La pression américaine favorise les Libanais

Les désavantages pour Israël / Arabes irréconciliables

 

Peter M. Ranke, Beyrouth

Pendant les négociations avec Israël, l'intermédiaire en chef libanais, Antoine Fattal, fait rarement l'effort d'un sourire. Il aurait pourtant suffisamment de raisons. Les Américains se rangent du côté libanais, quant au retrait des troupes israéliennes, qui devrait passer avant tous les autres «arrangements». Il est vrai que l'ambassadeur extraordinaire américain Habib aimerait arriver à ce que le Liban mette fin à l'état de guerre maintenu depuis 35 ans contre Israël, dès la première évacuation, et sans attendre le retrait total - comme le voulait Fattal. Mais la pression politique de Washington est dirigée de manière fatale et avec partialité contre Israël et sa position au cours des négociations ce qui fait le profit des Libanais.

D'autre part, les Libanais peuvent, lors des négociations, faire jouer la «pression» des Etats arabes, surtout de la Syrie et de l'Arabie Saoudite. Cette résistance arabe contre un accord de paix ou de sécurité avec Israël, est stipulée dans les coulisses, et renforce la délégation libanaise. Ainsi, le président syrien Assad, duquel on attend aussi le retrait de ses troupes, s'oppose à une concession libanaise, en exigeant qu'Israël ne tire aucun profit militaire ou politique de son agression.

En effet, la Syrie est loin de songer à un abandon du no man's land libanais. Assad semble avoir été encouragé dans cette attitude par le prince saoudite Abdallah. On entend aussi dire qu'il avait l'intention de traiter avec les Américains. Des observateurs politiques n'excluent pas le fait qu'il pourrait y avoir des négociations avec l'aide d'Habib, comme en été 1982. A l'époque, les Saoudites auraient payé de sept à onze milliards de dollars pour le retrait des Syriens de Beyrouth-ouest vers Damas. Cette fois encore, Assad affirme qu'un abandon du Liban par la «troupe de paix» syrienne, le priverait du soutien saoudite pour ses 30 000 hommes, et il réclame un dédommagement.

 

Du côté libanais, ce n'est que parmi les partis chrétiens qu'on note une opposition contre ces manoeuvres de pression arabes. Fady Frem, chef militaire des milices chrétiennes de l'armée libanaise, prit une nouvelle fois position pour un traité de paix avec Israël, afin que le Liban puisse se défendre contre «l'étreinte» syrienne et palestinienne.

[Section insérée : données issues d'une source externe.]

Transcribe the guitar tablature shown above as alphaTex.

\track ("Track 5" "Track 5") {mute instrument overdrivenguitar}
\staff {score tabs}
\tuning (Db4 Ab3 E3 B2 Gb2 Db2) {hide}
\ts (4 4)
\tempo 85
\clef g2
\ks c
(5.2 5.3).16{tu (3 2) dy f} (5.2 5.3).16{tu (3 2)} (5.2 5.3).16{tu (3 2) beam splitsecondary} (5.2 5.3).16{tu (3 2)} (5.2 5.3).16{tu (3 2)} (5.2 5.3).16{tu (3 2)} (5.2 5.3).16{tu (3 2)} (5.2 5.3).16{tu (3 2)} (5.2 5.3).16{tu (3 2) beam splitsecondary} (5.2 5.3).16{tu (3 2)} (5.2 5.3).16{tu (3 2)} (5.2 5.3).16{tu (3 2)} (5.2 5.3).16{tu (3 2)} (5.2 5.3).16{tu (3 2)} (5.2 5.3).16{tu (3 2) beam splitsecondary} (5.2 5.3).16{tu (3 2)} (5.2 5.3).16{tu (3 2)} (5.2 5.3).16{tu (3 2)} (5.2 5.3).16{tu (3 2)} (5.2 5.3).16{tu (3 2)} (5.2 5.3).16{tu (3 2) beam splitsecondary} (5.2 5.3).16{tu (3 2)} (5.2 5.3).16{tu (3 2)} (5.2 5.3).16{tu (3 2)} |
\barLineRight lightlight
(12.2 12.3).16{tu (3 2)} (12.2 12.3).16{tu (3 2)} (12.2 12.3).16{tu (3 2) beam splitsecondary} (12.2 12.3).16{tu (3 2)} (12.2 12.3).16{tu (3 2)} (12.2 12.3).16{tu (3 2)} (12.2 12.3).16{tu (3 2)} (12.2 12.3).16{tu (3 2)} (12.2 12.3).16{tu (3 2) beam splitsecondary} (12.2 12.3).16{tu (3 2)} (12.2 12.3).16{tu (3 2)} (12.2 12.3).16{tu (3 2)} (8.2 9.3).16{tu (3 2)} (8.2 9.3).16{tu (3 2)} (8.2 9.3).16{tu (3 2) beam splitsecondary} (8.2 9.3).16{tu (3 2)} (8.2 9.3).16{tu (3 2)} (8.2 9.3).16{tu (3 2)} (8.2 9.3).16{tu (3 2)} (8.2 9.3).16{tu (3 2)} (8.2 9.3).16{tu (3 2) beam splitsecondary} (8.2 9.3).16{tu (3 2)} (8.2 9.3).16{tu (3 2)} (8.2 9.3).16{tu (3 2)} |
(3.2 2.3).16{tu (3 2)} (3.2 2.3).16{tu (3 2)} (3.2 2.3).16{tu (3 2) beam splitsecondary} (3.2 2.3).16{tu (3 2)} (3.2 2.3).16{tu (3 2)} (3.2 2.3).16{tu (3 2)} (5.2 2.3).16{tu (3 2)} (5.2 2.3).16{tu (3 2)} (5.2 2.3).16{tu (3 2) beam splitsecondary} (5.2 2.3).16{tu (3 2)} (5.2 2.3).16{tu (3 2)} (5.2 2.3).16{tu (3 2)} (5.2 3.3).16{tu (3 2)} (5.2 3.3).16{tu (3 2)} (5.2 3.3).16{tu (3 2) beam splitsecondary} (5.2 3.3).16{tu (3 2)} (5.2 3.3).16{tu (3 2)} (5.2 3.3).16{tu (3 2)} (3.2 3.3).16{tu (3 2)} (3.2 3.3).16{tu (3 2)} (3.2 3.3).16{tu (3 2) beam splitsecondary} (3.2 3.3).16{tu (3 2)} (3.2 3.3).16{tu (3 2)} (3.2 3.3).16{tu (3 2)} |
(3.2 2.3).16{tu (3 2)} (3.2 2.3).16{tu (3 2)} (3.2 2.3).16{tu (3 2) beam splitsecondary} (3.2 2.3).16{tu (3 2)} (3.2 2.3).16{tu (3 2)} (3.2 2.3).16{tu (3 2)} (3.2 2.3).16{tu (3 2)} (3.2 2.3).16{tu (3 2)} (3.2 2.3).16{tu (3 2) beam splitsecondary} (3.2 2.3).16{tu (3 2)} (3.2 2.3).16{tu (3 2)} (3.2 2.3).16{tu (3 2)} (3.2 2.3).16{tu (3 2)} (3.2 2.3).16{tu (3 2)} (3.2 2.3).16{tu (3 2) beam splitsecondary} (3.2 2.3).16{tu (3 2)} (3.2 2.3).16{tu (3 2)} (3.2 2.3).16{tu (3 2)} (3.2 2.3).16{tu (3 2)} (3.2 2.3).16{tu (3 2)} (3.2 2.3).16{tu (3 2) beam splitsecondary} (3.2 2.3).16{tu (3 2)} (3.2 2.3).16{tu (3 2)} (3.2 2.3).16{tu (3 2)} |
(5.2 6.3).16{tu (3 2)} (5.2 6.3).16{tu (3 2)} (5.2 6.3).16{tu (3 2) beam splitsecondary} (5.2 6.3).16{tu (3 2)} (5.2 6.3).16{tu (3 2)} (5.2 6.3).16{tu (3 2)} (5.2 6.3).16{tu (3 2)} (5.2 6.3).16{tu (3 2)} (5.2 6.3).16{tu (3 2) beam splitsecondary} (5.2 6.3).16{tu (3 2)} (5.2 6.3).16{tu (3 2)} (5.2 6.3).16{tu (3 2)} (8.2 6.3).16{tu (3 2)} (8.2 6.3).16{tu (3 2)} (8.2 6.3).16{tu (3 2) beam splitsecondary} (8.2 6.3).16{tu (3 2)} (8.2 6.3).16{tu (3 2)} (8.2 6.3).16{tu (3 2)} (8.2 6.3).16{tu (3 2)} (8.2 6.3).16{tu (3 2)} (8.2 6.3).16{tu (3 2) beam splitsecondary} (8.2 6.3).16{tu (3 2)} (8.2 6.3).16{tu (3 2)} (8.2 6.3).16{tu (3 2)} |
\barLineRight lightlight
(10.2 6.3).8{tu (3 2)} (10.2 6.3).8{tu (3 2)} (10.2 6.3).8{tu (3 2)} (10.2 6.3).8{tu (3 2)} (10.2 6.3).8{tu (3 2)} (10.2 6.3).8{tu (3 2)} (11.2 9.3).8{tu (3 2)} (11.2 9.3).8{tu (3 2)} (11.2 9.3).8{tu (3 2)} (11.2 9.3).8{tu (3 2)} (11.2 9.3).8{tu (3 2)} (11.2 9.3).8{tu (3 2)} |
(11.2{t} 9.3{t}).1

Lors des négociations avec les Israéliens, les Libanais ont obtenu des succès d'estime considérables, grâce à l'intervention américaine. Ainsi, selon les dires du coordinateur des négociations Ghassan Tueni, il n'existe pas d'obstacle insurmontable entre le retrait des troupes israéliennes et les accords de sécurité ou de relations réciproques futures.

Les Libanais parlent simplement d'une «fin d'état de guerre», ce qui leur évitera de faire des concessions puisque, déjà en 1949, un cessez-le-feu avait été conclu avec Israël. Tueni intervint en faveur d'un «statut de frontière international», au lieu des conventions de sécurité bilatérales, ce qui demanderait une élaboration prolongée et permettrait le séjour des casques bleus de l'ONU (Unifil) au Sud-Liban; Israël s'y refuse.

Les négociations ont sans doute bénéficié d'un redressement grâce à la collaboration d'Habib, car il pousse avant tout Israël à se hâter. Les Israéliens s'attendent maintenant à un appel libano-américain d'engager le retrait partiel des troupes au plus tard au début mars, pour que les Syriens soient forcés de faire de même. Jusqu'à présent, Israël insistait sur un retrait simultané des troupes, même si cela devait se faire par étapes, en commençant d'abord par l'OLP au nord du Liban.

Un retrait unilatéral, partiel, aurait le désavantage pour les Israéliens de devoir abandonner l'importante route de montagne entre Beyrouth et Damas, et de ce fait, de perdre la liaison par voie de terre, avec les milices chrétiennes autour de Beyrouth. D'autre part, ils n'ont aucune garantie que les Syriens ou l'OLP n'occuperont pas immédiatement la route, vu l'impuissance de l'armée libanaise et le fait que la troupe de paix de 2400 hommes à Beyrouth n'ait pas été renforcée.

Les Libanais attendent. La délégation libanaise enregistre un succès aux négociations, sans aucun effort personnel, grâce à l'attitude d'Habib qui, en accord avec l'opinion de Beyrouth, déclara être contre les stations de contrôle radars au Sud-Liban, contre un statut spécial pour les milices d'Haddad au Sud, et contre un retrait de l'Unifil.